One example of some countries’ inability to follow the World Health Organisation’s recommendation to ‘test, test, test’.

Just as an example, Germany has adopted testing at a much higher and faster rate than the UK and has a lower number of COVID-19 deaths and a lower death rate compared to the UK.

Lack of priority
The truth is that giving our health systems the scale, scope, and capacity to deal with shocks of the COVID-19 variety has just not been a priority for the world.

Many a health system today is being dramatically tested in its ability to cope with a surge in infectious disease whilst still delivering normal health care services and has been found wanting.

Multiple governments have even said that one of the key reasons to ‘flatten the curve’ of COVID 19 cases is to take pressure off the health system – an admission that there is little built in redundancy and excess capacity to cope with shocks.

Over the years, health spending has been regarded as a cost to be managed, cut and assessed with razor-like efficiency within a set budget envelope with little attention to the question of whether the envelope should grow.

The result is a global economic recession resulting from the COVID-19 lockdown that the International Monetary Fund has said will be the worst recession since the Great Depression of the 1930s. It expects the global economy to shrink by 3% this year instead of its previous forecast for 2020 of 3.3% growth.

The low priority attached to dealing with pandemics and health care system resilience is also revealed when one realises that there actually is a United Nations Sustainable Development Goal 3.D to “Strengthen the capacity of all countries, in particular developing countries, for early warning, risk reduction and management of national and global health risks”. But the main metric to track its progress is the implementation of the International Health Regulations which are often ignored.
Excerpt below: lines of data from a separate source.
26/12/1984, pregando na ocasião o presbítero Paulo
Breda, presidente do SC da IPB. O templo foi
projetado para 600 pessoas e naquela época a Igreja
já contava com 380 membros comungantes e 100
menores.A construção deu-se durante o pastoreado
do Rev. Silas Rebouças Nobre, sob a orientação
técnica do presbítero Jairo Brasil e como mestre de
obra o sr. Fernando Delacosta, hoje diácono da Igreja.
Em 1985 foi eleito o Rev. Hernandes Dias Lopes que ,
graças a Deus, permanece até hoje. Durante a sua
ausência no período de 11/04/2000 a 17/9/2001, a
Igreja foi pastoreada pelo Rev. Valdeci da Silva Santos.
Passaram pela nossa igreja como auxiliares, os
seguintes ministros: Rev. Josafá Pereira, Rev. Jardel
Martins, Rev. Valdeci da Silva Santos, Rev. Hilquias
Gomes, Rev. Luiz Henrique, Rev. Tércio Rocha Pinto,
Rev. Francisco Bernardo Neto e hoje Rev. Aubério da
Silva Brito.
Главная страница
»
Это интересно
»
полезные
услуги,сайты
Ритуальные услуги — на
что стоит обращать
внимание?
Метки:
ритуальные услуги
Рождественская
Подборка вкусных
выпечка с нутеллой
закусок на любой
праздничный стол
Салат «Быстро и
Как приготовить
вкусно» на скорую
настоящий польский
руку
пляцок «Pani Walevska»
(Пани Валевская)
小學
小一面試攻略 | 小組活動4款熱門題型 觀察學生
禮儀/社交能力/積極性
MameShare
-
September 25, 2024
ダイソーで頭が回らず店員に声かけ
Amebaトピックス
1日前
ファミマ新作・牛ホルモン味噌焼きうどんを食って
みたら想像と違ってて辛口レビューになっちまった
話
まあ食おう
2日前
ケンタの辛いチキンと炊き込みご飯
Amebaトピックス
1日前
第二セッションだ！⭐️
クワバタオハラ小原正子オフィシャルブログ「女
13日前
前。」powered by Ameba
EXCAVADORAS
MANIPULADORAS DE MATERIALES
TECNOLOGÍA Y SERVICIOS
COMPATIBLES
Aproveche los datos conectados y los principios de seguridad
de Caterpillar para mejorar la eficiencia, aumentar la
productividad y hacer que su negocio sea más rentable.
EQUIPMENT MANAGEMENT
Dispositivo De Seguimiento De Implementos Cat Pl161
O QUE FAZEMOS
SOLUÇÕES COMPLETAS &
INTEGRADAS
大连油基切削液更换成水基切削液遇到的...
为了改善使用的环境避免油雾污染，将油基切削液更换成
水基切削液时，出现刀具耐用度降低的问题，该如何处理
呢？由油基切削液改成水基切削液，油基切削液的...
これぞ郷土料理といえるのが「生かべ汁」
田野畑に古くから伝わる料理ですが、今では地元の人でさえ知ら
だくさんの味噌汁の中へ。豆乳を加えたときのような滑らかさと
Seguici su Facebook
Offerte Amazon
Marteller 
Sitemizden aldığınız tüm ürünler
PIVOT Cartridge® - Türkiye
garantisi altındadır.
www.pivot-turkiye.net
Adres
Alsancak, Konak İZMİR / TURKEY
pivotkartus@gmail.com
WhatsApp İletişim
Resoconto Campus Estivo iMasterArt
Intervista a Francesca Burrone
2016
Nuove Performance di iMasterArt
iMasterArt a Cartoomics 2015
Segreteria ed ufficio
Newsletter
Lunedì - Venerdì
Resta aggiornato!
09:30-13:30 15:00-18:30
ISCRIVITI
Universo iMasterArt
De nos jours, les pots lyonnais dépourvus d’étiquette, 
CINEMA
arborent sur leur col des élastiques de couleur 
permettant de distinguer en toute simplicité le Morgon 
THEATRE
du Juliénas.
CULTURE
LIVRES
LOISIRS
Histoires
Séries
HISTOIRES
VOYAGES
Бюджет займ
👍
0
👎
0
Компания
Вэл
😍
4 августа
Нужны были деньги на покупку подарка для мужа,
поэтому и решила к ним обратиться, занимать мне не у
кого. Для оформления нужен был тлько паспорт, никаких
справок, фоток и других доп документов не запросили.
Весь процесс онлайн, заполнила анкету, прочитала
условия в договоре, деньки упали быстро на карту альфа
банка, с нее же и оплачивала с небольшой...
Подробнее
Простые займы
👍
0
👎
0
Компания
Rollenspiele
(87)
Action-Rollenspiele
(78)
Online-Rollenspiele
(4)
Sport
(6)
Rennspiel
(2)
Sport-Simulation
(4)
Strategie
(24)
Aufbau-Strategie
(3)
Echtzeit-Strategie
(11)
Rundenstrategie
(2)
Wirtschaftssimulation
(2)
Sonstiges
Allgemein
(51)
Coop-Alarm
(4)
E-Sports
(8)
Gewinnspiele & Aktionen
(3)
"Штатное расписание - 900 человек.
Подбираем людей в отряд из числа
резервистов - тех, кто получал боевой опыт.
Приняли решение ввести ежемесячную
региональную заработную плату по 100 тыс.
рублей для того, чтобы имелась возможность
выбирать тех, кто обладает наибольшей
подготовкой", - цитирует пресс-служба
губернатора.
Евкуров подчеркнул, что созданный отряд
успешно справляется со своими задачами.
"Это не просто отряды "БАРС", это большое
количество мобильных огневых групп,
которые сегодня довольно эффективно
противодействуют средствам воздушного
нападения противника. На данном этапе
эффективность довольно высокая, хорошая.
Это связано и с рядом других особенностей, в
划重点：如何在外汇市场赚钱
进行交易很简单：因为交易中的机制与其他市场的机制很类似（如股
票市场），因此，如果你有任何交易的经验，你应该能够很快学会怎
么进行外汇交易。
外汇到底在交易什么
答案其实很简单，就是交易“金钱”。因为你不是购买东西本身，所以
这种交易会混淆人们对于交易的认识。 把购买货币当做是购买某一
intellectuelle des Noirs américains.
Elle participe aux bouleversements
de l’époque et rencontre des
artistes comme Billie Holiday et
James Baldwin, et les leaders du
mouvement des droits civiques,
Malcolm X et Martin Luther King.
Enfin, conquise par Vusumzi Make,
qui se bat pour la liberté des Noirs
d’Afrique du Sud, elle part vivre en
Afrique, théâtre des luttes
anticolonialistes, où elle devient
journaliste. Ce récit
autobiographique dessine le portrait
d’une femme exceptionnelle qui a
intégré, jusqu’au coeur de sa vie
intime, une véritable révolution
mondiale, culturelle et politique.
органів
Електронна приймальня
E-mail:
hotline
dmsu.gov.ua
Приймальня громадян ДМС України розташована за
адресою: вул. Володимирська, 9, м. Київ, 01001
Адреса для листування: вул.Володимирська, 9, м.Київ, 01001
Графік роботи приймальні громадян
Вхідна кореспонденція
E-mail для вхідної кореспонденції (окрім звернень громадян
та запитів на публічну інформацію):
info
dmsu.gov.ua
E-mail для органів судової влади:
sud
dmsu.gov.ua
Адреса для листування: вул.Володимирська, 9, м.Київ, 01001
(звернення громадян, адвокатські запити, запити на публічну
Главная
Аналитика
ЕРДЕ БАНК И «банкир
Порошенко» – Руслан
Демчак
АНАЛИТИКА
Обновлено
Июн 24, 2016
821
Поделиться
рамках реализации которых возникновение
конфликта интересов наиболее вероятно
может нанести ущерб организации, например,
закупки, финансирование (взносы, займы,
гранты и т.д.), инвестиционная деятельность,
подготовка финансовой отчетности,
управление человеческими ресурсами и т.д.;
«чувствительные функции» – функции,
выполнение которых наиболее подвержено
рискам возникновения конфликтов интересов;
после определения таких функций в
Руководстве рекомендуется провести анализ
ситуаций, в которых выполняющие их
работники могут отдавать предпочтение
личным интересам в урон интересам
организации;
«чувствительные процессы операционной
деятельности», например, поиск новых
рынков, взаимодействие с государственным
Investing in the resilience of our health systems is a priority
If the COVID-19 outbreak shows us anything, it is the urgent need to re-invest in the effectiveness and resilience of our health systems.

For too long, perhaps in the wake of the GFC, governments and payers around the world have recanted the mantra of efficiency, making do and austerity in health care on the pretext that the budget cannot afford it.

This needs to end.

The economic costs of not doing this have been laid bare in the broken supply chains, long unemployment queues and idle factories created by a microscopic virus that cannot survive 20 seconds of handwashing with soap and water.

In the aftermath of the COVID-19 outbreak, when governments are trying to work out how to pay for the trillions of dollars in support they have provided, it would be a mistake of extraordinary proportions to think that the remedy was to cut back further in health spending.

If anything, the opposite is true.

The failure of health systems to manage the COVID-19 crisis in rich and poor countries alike is evidence of that.

In the inevitable post-mortem reviews of how our health systems coped with COVID-19 the issue of our failure to build sufficiently resourced health systems for the 21st century should be one key area for review.

We owe it to the people working in health systems today, we owe it to ourselves and we owe it to future generations.